§ **PROBLEM**
Skipping the images, transcribe each record below as it is.

=== THE INPUT ===

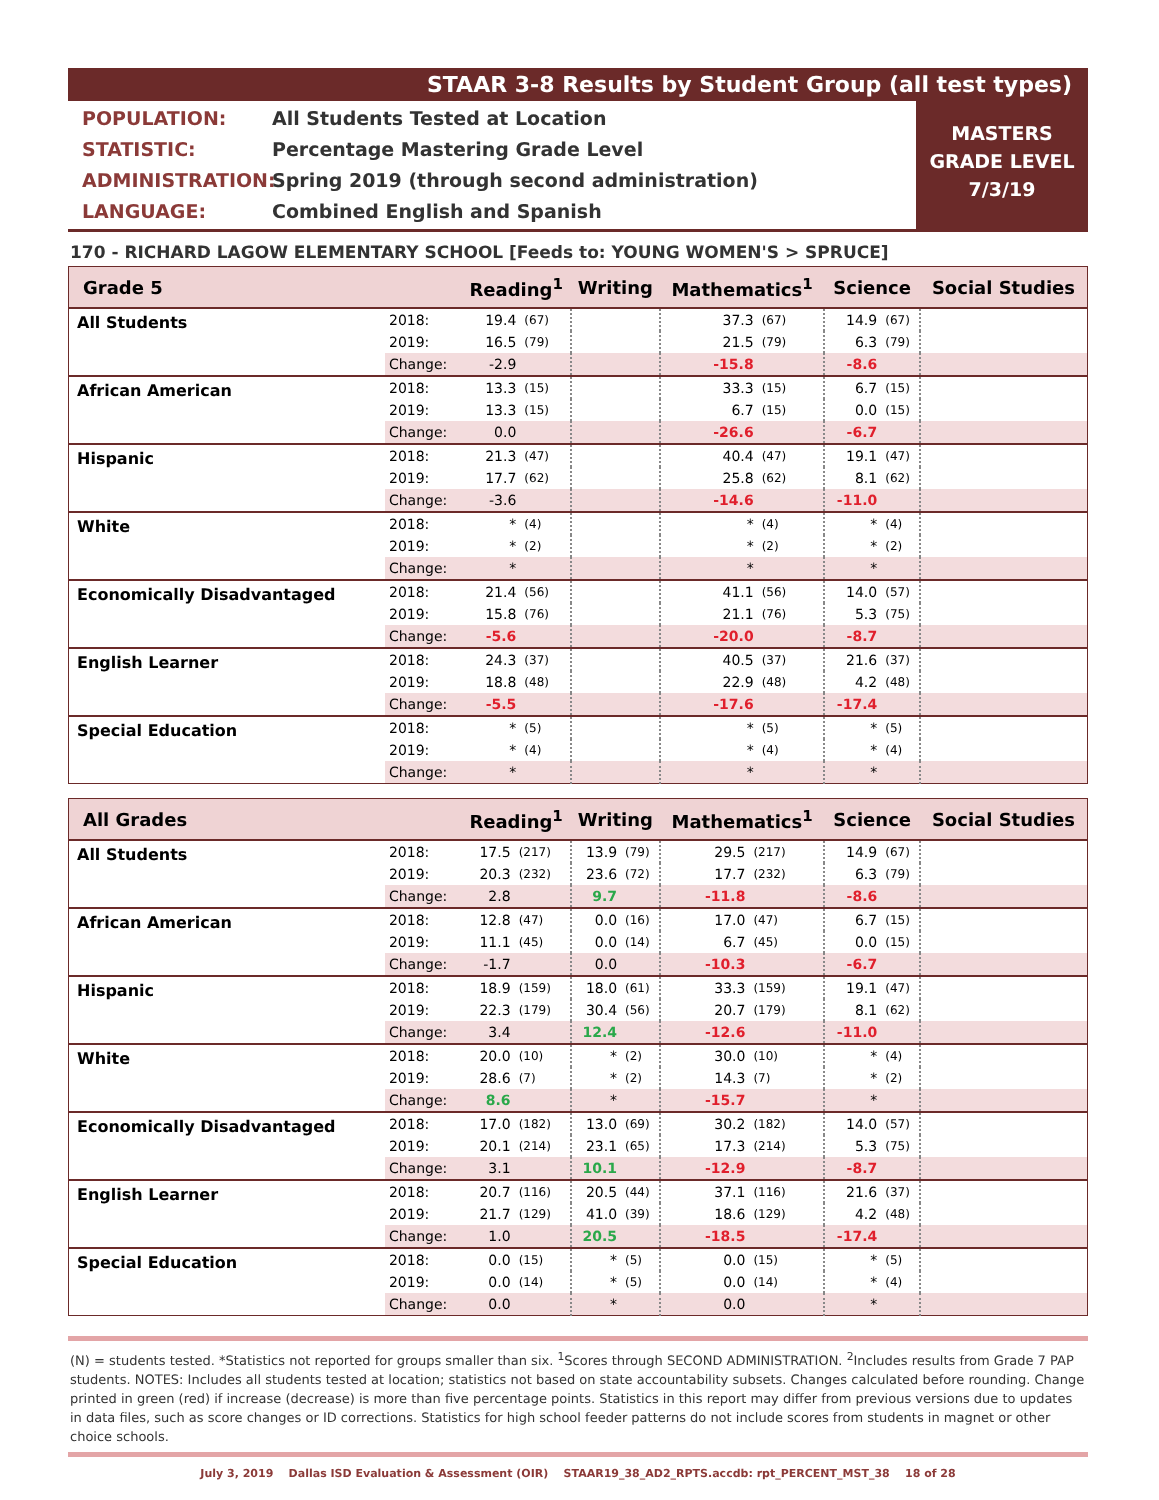STAAR 3-8 Results by Student Group (all test types)
POPULATION: All Students Tested at Location
STATISTIC: Percentage Mastering Grade Level
ADMINISTRATION: Spring 2019 (through second administration)
LANGUAGE: Combined English and Spanish
MASTERS
GRADE LEVEL
7/3/19
170 - RICHARD LAGOW ELEMENTARY SCHOOL [Feeds to: YOUNG WOMEN'S > SPRUCE]
| Grade 5 | | Reading<sup>1</sup> | | Writing | | Mathematics<sup>1</sup> | | Science | | Social Studies |
| --- | --- | --- | --- | --- | --- | --- | --- | --- | --- | --- |
| All Students | 2018: | 19.4 | (67) | | | 37.3 | (67) | 14.9 | (67) | |
| | 2019: | 16.5 | (79) | | | 21.5 | (79) | 6.3 | (79) | |
| | Change: | -2.9 | | | | -15.8 | | -8.6 | | |
| African American | 2018: | 13.3 | (15) | | | 33.3 | (15) | 6.7 | (15) | |
| | 2019: | 13.3 | (15) | | | 6.7 | (15) | 0.0 | (15) | |
| | Change: | 0.0 | | | | -26.6 | | -6.7 | | |
| Hispanic | 2018: | 21.3 | (47) | | | 40.4 | (47) | 19.1 | (47) | |
| | 2019: | 17.7 | (62) | | | 25.8 | (62) | 8.1 | (62) | |
| | Change: | -3.6 | | | | -14.6 | | -11.0 | | |
| White | 2018: | * | (4) | | | * | (4) | * | (4) | |
| | 2019: | * | (2) | | | * | (2) | * | (2) | |
| | Change: | * | | | | * | | * | | |
| Economically Disadvantaged | 2018: | 21.4 | (56) | | | 41.1 | (56) | 14.0 | (57) | |
| | 2019: | 15.8 | (76) | | | 21.1 | (76) | 5.3 | (75) | |
| | Change: | -5.6 | | | | -20.0 | | -8.7 | | |
| English Learner | 2018: | 24.3 | (37) | | | 40.5 | (37) | 21.6 | (37) | |
| | 2019: | 18.8 | (48) | | | 22.9 | (48) | 4.2 | (48) | |
| | Change: | -5.5 | | | | -17.6 | | -17.4 | | |
| Special Education | 2018: | * | (5) | | | * | (5) | * | (5) | |
| | 2019: | * | (4) | | | * | (4) | * | (4) | |
| | Change: | * | | | | * | | * | | |
| All Grades | | Reading<sup>1</sup> | | Writing | | Mathematics<sup>1</sup> | | Science | | Social Studies |
| --- | --- | --- | --- | --- | --- | --- | --- | --- | --- | --- |
| All Students | 2018: | 17.5 | (217) | 13.9 | (79) | 29.5 | (217) | 14.9 | (67) | |
| | 2019: | 20.3 | (232) | 23.6 | (72) | 17.7 | (232) | 6.3 | (79) | |
| | Change: | 2.8 | | 9.7 | | -11.8 | | -8.6 | | |
| African American | 2018: | 12.8 | (47) | 0.0 | (16) | 17.0 | (47) | 6.7 | (15) | |
| | 2019: | 11.1 | (45) | 0.0 | (14) | 6.7 | (45) | 0.0 | (15) | |
| | Change: | -1.7 | | 0.0 | | -10.3 | | -6.7 | | |
| Hispanic | 2018: | 18.9 | (159) | 18.0 | (61) | 33.3 | (159) | 19.1 | (47) | |
| | 2019: | 22.3 | (179) | 30.4 | (56) | 20.7 | (179) | 8.1 | (62) | |
| | Change: | 3.4 | | 12.4 | | -12.6 | | -11.0 | | |
| White | 2018: | 20.0 | (10) | * | (2) | 30.0 | (10) | * | (4) | |
| | 2019: | 28.6 | (7) | * | (2) | 14.3 | (7) | * | (2) | |
| | Change: | 8.6 | | * | | -15.7 | | * | | |
| Economically Disadvantaged | 2018: | 17.0 | (182) | 13.0 | (69) | 30.2 | (182) | 14.0 | (57) | |
| | 2019: | 20.1 | (214) | 23.1 | (65) | 17.3 | (214) | 5.3 | (75) | |
| | Change: | 3.1 | | 10.1 | | -12.9 | | -8.7 | | |
| English Learner | 2018: | 20.7 | (116) | 20.5 | (44) | 37.1 | (116) | 21.6 | (37) | |
| | 2019: | 21.7 | (129) | 41.0 | (39) | 18.6 | (129) | 4.2 | (48) | |
| | Change: | 1.0 | | 20.5 | | -18.5 | | -17.4 | | |
| Special Education | 2018: | 0.0 | (15) | * | (5) | 0.0 | (15) | * | (5) | |
| | 2019: | 0.0 | (14) | * | (5) | 0.0 | (14) | * | (4) | |
| | Change: | 0.0 | | * | | 0.0 | | * | | |
(N) = students tested. *Statistics not reported for groups smaller than six. <sup>1</sup>Scores through SECOND ADMINISTRATION. <sup>2</sup>Includes results from Grade 7 PAP students. NOTES: Includes all students tested at location; statistics not based on state accountability subsets. Changes calculated before rounding. Change printed in green (red) if increase (decrease) is more than five percentage points. Statistics in this report may differ from previous versions due to updates in data files, such as score changes or ID corrections. Statistics for high school feeder patterns do not include scores from students in magnet or other choice schools.
July 3, 2019 Dallas ISD Evaluation & Assessment (OIR) STAAR19_38_AD2_RPTS.accdb: rpt_PERCENT_MST_38 18 of 28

===

§ **EXERCISE RESPONSE**
STAAR 3-8 Results by Student Group (all test types)
POPULATION: All Students Tested at Location
STATISTIC: Percentage Mastering Grade Level
ADMINISTRATION: Spring 2019 (through second administration)
LANGUAGE: Combined English and Spanish
MASTERS
GRADE LEVEL
7/3/19
170 - RICHARD LAGOW ELEMENTARY SCHOOL [Feeds to: YOUNG WOMEN'S > SPRUCE]
| Grade 5 | | Reading<sup>1</sup> | | Writing | | Mathematics<sup>1</sup> | | Science | | Social Studies |
| --- | --- | --- | --- | --- | --- | --- | --- | --- | --- | --- |
| All Students | 2018: | 19.4 | (67) | | | 37.3 | (67) | 14.9 | (67) | |
| | 2019: | 16.5 | (79) | | | 21.5 | (79) | 6.3 | (79) | |
| | Change: | -2.9 | | | | -15.8 | | -8.6 | | |
| African American | 2018: | 13.3 | (15) | | | 33.3 | (15) | 6.7 | (15) | |
| | 2019: | 13.3 | (15) | | | 6.7 | (15) | 0.0 | (15) | |
| | Change: | 0.0 | | | | -26.6 | | -6.7 | | |
| Hispanic | 2018: | 21.3 | (47) | | | 40.4 | (47) | 19.1 | (47) | |
| | 2019: | 17.7 | (62) | | | 25.8 | (62) | 8.1 | (62) | |
| | Change: | -3.6 | | | | -14.6 | | -11.0 | | |
| White | 2018: | * | (4) | | | * | (4) | * | (4) | |
| | 2019: | * | (2) | | | * | (2) | * | (2) | |
| | Change: | * | | | | * | | * | | |
| Economically Disadvantaged | 2018: | 21.4 | (56) | | | 41.1 | (56) | 14.0 | (57) | |
| | 2019: | 15.8 | (76) | | | 21.1 | (76) | 5.3 | (75) | |
| | Change: | -5.6 | | | | -20.0 | | -8.7 | | |
| English Learner | 2018: | 24.3 | (37) | | | 40.5 | (37) | 21.6 | (37) | |
| | 2019: | 18.8 | (48) | | | 22.9 | (48) | 4.2 | (48) | |
| | Change: | -5.5 | | | | -17.6 | | -17.4 | | |
| Special Education | 2018: | * | (5) | | | * | (5) | * | (5) | |
| | 2019: | * | (4) | | | * | (4) | * | (4) | |
| | Change: | * | | | | * | | * | | |
| All Grades | | Reading<sup>1</sup> | | Writing | | Mathematics<sup>1</sup> | | Science | | Social Studies |
| --- | --- | --- | --- | --- | --- | --- | --- | --- | --- | --- |
| All Students | 2018: | 17.5 | (217) | 13.9 | (79) | 29.5 | (217) | 14.9 | (67) | |
| | 2019: | 20.3 | (232) | 23.6 | (72) | 17.7 | (232) | 6.3 | (79) | |
| | Change: | 2.8 | | 9.7 | | -11.8 | | -8.6 | | |
| African American | 2018: | 12.8 | (47) | 0.0 | (16) | 17.0 | (47) | 6.7 | (15) | |
| | 2019: | 11.1 | (45) | 0.0 | (14) | 6.7 | (45) | 0.0 | (15) | |
| | Change: | -1.7 | | 0.0 | | -10.3 | | -6.7 | | |
| Hispanic | 2018: | 18.9 | (159) | 18.0 | (61) | 33.3 | (159) | 19.1 | (47) | |
| | 2019: | 22.3 | (179) | 30.4 | (56) | 20.7 | (179) | 8.1 | (62) | |
| | Change: | 3.4 | | 12.4 | | -12.6 | | -11.0 | | |
| White | 2018: | 20.0 | (10) | * | (2) | 30.0 | (10) | * | (4) | |
| | 2019: | 28.6 | (7) | * | (2) | 14.3 | (7) | * | (2) | |
| | Change: | 8.6 | | * | | -15.7 | | * | | |
| Economically Disadvantaged | 2018: | 17.0 | (182) | 13.0 | (69) | 30.2 | (182) | 14.0 | (57) | |
| | 2019: | 20.1 | (214) | 23.1 | (65) | 17.3 | (214) | 5.3 | (75) | |
| | Change: | 3.1 | | 10.1 | | -12.9 | | -8.7 | | |
| English Learner | 2018: | 20.7 | (116) | 20.5 | (44) | 37.1 | (116) | 21.6 | (37) | |
| | 2019: | 21.7 | (129) | 41.0 | (39) | 18.6 | (129) | 4.2 | (48) | |
| | Change: | 1.0 | | 20.5 | | -18.5 | | -17.4 | | |
| Special Education | 2018: | 0.0 | (15) | * | (5) | 0.0 | (15) | * | (5) | |
| | 2019: | 0.0 | (14) | * | (5) | 0.0 | (14) | * | (4) | |
| | Change: | 0.0 | | * | | 0.0 | | * | | |
(N) = students tested. *Statistics not reported for groups smaller than six. <sup>1</sup>Scores through SECOND ADMINISTRATION. <sup>2</sup>Includes results from Grade 7 PAP students. NOTES: Includes all students tested at location; statistics not based on state accountability subsets. Changes calculated before rounding. Change printed in green (red) if increase (decrease) is more than five percentage points. Statistics in this report may differ from previous versions due to updates in data files, such as score changes or ID corrections. Statistics for high school feeder patterns do not include scores from students in magnet or other choice schools.
July 3, 2019 Dallas ISD Evaluation & Assessment (OIR) STAAR19_38_AD2_RPTS.accdb: rpt_PERCENT_MST_38 18 of 28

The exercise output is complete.